T   I think theatre is the most satisfying work in acting oftentimes, because you get to do it over and over again in front of a live audience, but it doesn’t tend to pay as well as film and television, which is also fun, but not as glamorous as people might think it is, I guess.

  So being an actor isn’t really glamorous?

T   No, I don’t think acting is a glamorous life, particularly, well I guess in any way. In theatre it’s you know, you don’t really earn that much money and you work hard. Yeah, and film and television work is, you know, can be a lot of fun, you can get to work with some famous people sometimes or some very talented people that you admire and that’s a thrilling thing and you get to shoot guns or, you know, go on car chases and all those things are really fun, but most of the time, the 90% of the day, even when you’re doing exciting things, you’re just sitting and waiting around, you’re always waiting around, they’re always fixing lights, setting up new camera positions, trying to figure out who’s going where when and it takes them… to film a proper feature film takes months and maybe in all that time only two or three of those days all told is actually you doing anything. So yeah, I think a lot of people get into extra work and stuff because they think this will be really glamorous, but you end up sort of reading a book for about nine hours a day. And I’ve never been on a red carpet so I suppose I can’t judge. That looks glamorous.

Exercise 2

A. You’re going to listen to five people talking about acting. Write the number of the speaker next to what they appeared in. How many of them mention feeling nervous?

1 Ben   2 Louise   3 Mike   4 Cherry   5 Ray

a musical      a music video      a play      a school play      a show

B. Listen again.

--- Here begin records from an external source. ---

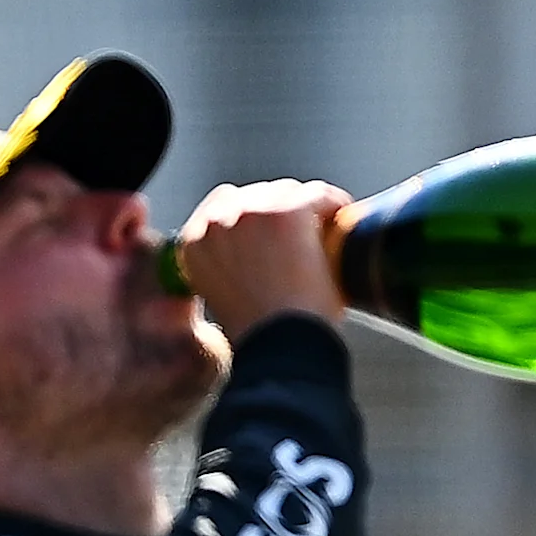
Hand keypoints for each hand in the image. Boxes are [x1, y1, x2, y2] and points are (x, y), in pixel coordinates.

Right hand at [172, 179, 349, 339]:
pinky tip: (341, 218)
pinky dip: (332, 204)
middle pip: (254, 194)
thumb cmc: (259, 331)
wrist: (278, 343)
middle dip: (278, 210)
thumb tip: (257, 255)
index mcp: (194, 242)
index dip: (251, 216)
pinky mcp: (286, 212)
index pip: (220, 207)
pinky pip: (317, 194)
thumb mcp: (224, 294)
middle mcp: (216, 221)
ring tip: (322, 228)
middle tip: (301, 233)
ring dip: (304, 207)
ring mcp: (250, 213)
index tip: (270, 228)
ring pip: (286, 191)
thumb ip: (229, 264)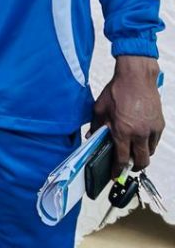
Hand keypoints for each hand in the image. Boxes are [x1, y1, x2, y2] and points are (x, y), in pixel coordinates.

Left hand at [91, 55, 163, 173]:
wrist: (136, 78)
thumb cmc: (117, 91)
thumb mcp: (100, 108)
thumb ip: (95, 125)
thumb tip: (91, 136)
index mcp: (122, 131)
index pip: (121, 158)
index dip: (117, 169)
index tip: (114, 174)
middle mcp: (139, 133)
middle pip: (141, 161)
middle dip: (133, 167)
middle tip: (127, 166)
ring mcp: (151, 130)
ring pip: (149, 152)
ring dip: (141, 155)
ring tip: (133, 151)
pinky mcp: (159, 124)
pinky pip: (155, 141)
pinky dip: (148, 144)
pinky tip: (140, 140)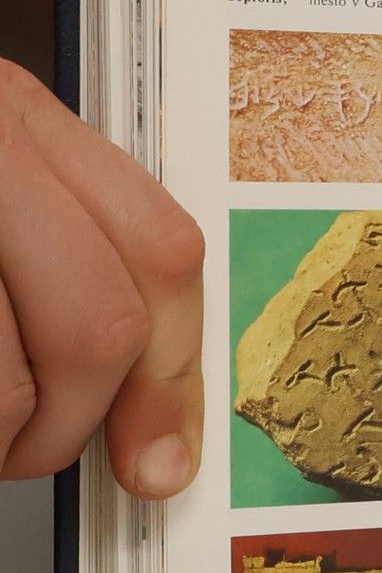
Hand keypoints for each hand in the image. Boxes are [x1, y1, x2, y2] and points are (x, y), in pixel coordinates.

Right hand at [0, 60, 203, 495]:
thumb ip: (56, 254)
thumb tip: (140, 399)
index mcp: (17, 116)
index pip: (163, 250)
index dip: (172, 374)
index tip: (163, 456)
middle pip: (101, 324)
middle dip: (79, 424)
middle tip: (33, 453)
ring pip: (13, 382)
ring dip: (2, 439)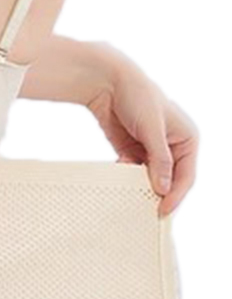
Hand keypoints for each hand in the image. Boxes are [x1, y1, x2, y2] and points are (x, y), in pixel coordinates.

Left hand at [85, 45, 198, 217]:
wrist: (109, 84)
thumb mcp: (152, 129)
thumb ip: (159, 159)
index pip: (186, 176)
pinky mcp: (133, 152)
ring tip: (131, 197)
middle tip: (146, 214)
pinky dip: (126, 176)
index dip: (175, 196)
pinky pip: (132, 172)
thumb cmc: (137, 97)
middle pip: (169, 181)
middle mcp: (173, 147)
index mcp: (188, 139)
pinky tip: (119, 170)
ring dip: (140, 186)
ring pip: (150, 179)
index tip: (162, 211)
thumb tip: (163, 188)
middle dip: (158, 195)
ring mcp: (152, 151)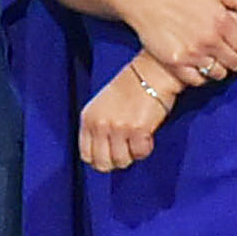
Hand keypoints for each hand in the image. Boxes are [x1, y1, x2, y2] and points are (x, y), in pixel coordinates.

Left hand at [79, 57, 179, 172]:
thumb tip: (104, 153)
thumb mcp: (103, 106)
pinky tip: (147, 135)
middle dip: (116, 161)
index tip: (110, 156)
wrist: (151, 72)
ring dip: (132, 155)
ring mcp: (117, 128)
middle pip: (102, 163)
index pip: (86, 155)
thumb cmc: (130, 86)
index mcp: (88, 118)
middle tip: (126, 150)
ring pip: (122, 161)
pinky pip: (140, 153)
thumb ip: (99, 127)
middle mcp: (100, 124)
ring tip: (137, 140)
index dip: (100, 159)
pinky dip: (145, 148)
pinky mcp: (137, 130)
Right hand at [120, 0, 236, 87]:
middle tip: (229, 56)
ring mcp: (192, 53)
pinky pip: (197, 80)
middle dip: (236, 61)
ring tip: (213, 61)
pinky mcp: (175, 62)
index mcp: (222, 21)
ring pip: (218, 74)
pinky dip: (200, 76)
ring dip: (219, 70)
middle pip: (236, 64)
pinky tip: (197, 66)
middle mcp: (209, 39)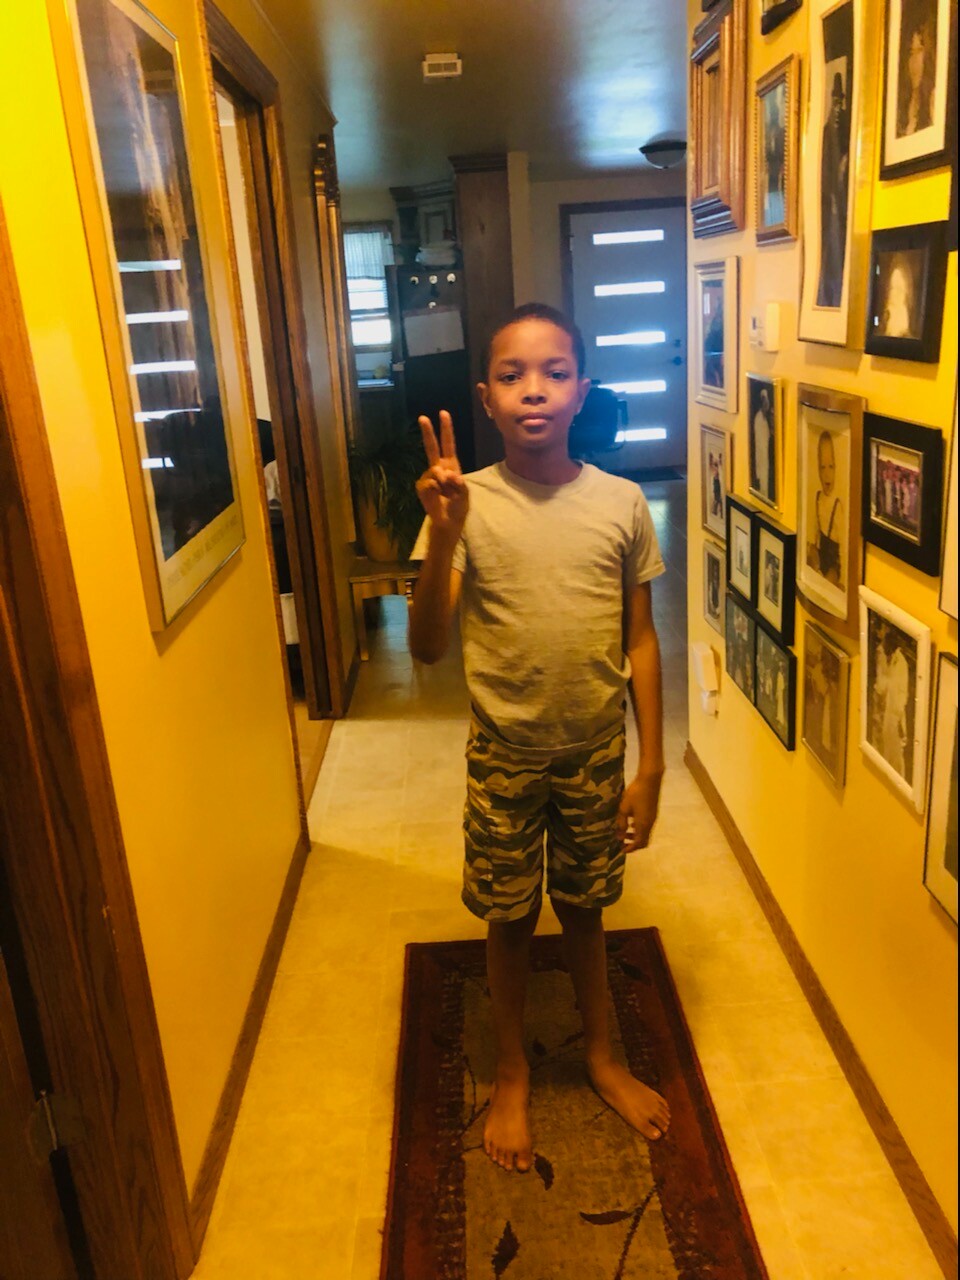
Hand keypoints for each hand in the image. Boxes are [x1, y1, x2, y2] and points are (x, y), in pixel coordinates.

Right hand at [416, 410, 468, 538]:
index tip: (443, 413)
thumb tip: (446, 474)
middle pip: (432, 447)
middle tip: (422, 417)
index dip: (446, 429)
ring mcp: (428, 476)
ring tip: (447, 495)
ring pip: (435, 472)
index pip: (448, 444)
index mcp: (451, 465)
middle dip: (428, 432)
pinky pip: (429, 483)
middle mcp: (438, 467)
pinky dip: (436, 490)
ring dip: (444, 485)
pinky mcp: (421, 486)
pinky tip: (438, 497)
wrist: (448, 522)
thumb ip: (459, 483)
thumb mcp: (465, 494)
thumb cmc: (458, 507)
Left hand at [616, 770, 663, 852]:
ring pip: (645, 833)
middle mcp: (650, 824)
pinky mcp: (653, 812)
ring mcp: (653, 818)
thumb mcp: (624, 808)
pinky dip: (639, 829)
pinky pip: (647, 826)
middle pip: (644, 841)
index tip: (622, 850)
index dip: (630, 848)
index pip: (638, 843)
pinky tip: (631, 822)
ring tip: (625, 833)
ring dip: (636, 836)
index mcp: (643, 825)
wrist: (650, 780)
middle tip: (623, 843)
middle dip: (634, 844)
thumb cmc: (635, 793)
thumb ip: (622, 822)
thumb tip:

Who…?

1   names the plays they have appeared in

2   hopes to become a professional actor

3   hasn’t acted for a very long time

4   also helps other actors with their appearance

5   often appears on stage but not as an actor



a musical 2 (Louise)

a music video 1 (Ben)

a play 2 (Louise), 4 (Cherry)

a school play 5 (Ray)

a show 3 (Mike)

Three of them mention feeling nervous. (Ben, Cherry, and Ray)


1   Cherry (Bugsy Malone and The Wizard of Ox)

2   Mike

3   Ray (since he was at school)

4   Louise (she’s a make-up artist)

5   Ben (he’s a musician)


I = interviewer, B = Ben, L = Louise, M = Mike, C = Cherry, R = Ray


  Have you ever acted?

B   I was in a music video once, but that’s about as far as I’ve gone. But I mean, I’m a musician so I kind of appear on stage quite a lot.

  How did it make you feel?

B   I suppose nervous at first but then you settle in and within a couple of minutes and before you know it you lose any kind of awareness of kind of any external factors or anything like that. And you’re not aware of anything else outside of this kind of bubble that you’ve kind of managed to transport yourself into.


  Have you ever acted?

L   I was in the Royal Shakespeare Company up in my area and did a few plays and a few musicals and I’m a specialist make-up artist, so I kind of work with actors, doing all their make-up, zombies and that.

  How did it make you feel?

L   The buzz of it, being able to be someone else in front of people – just being someone else is good.


   Have you ever acted?

M   Yes, I have. I’m studying acting now. I’m a student studying theatre and music. Er, I’ve been in a few things, when I was little, when I was a little boy and I was, I’ve been in a few shows around London, things like that. But I plan to go further.

   How did it make you feel?

M   I love it. I think it’s really great. Because you don’t have to be yourself for once. You’re onstage and you can just be whoever your character is meant to be. And you can just sort of get taken away into this other world and you can get really into it.


  Have you ever acted?

C   I’m in like a drama youth group so a couple of plays I’ve been in, things like Bugsy Malone and The Wizard of Oz. A modernized one and stuff.

  How did it make you feel?

C   Yeah, it is nerve-wracking just as you’re about to go on, but apart from that, once you’re on it’s fine.


  Have you ever acted?

R   Possibly not since I was at school.

  How did it make you feel?

R   Very nervous beforehand, very apprehensive beforehand and then quite excited when it all went well, yes.